The “press bus” of the era was usually a rickety flatbed truck: one for reporters, another for photographers. The reporters’ truck rumbled too far from the runners to see much of anything in the race. Pleas to the driver to get closer would fall on deaf ears.
Reporting on running was like that. In the press truck for one New York Road Runners 10-kilometer race in Central Park, we were smacked continually by low tree branches as cries of “duck” rang out among my colleagues.
And then there was the 1984 men’s Olympic marathon trial, which started in Buffalo and after four miles proceeded over the Peace Bridge into Canada for a long, straight run to the finish near Niagara Falls. The reporters’ flatbed truck lost power and died after a few miles, and I almost died chasing after the photo truck a half-mile up the road in order to cover the race.

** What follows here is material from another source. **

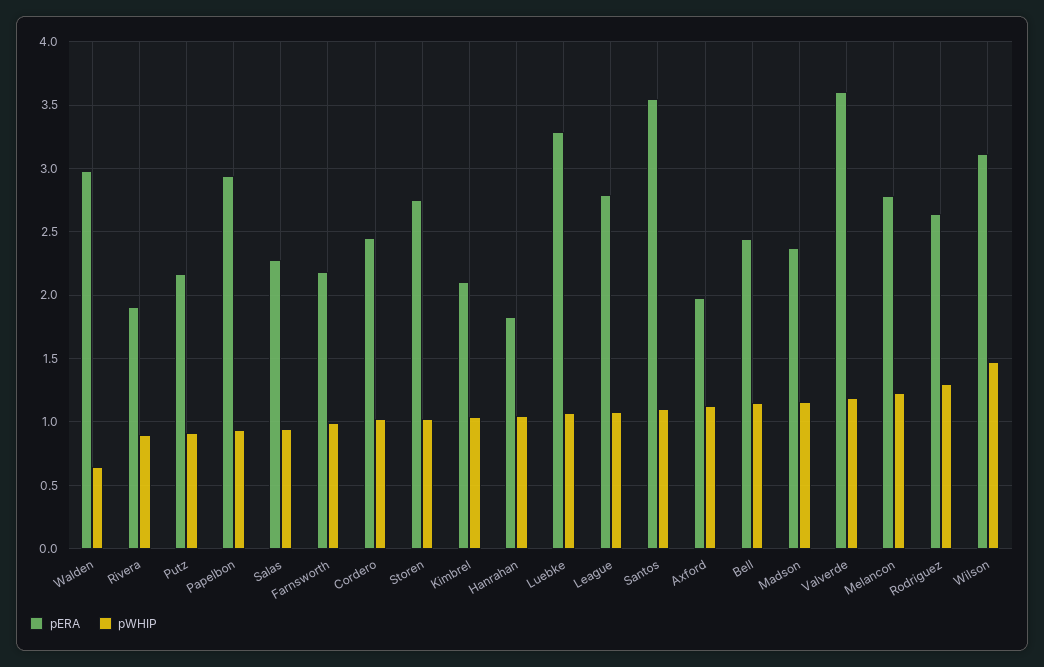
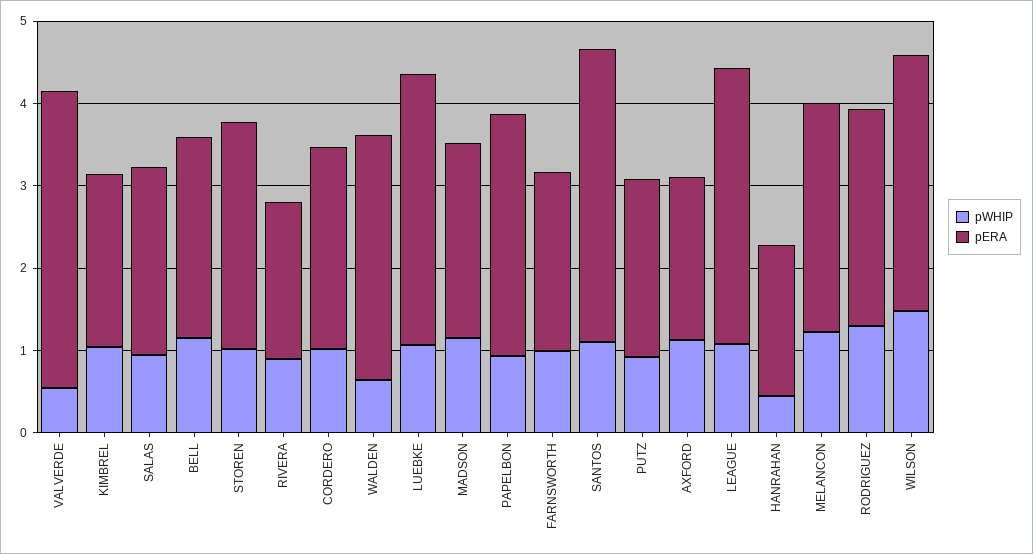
pWHIP, Hanrahan: 1.05 -> 0.4
pERA, League: 2.8 -> 3.4
pWHIP, Valverde: 1.2 -> 0.6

There had to be another way. In 1985, ABC put a wired hockey helmet on the 1983 New York City Marathon champion, Rod Dixon, who was not competing but was instead assigned to jump into the race at strategic points. The helmet had a microphone attachment and a camera that were supposed to enable transmission to the TV studio. It was an embarrassing failure.
The next year, as the record field of 20,502 marathoners assembled on the Verrazzano-Narrows Bridge, I was decked out like Ralph Kramden of “The Honeymooners” in his homemade pinball machine costume in the “Man From Space” episode. I had an array of belts, clamps and whatchamacallits. A headset enabled me to hear the play-by-play via a receiving device that had been wedged into my water bottle cage. An ABC pennant — pumpkin orange atop a six-foot pole — flew from my rear tire, as though to announce, “Clear the road, baby, I’m coming through.”
I reported on the surge to the lead at 10 miles through Brooklyn by the two-time title defender Orlando Pizzolato of Italy; the steady pace and tough countenance of the favorite, Robert de Castella of Australia, a Boston Marathon champion; and the surprise moves by another Italian, Gianni Poli, a long shot who had placed 13th at the European Championships marathon in Stuttgart, West Germany, two months earlier.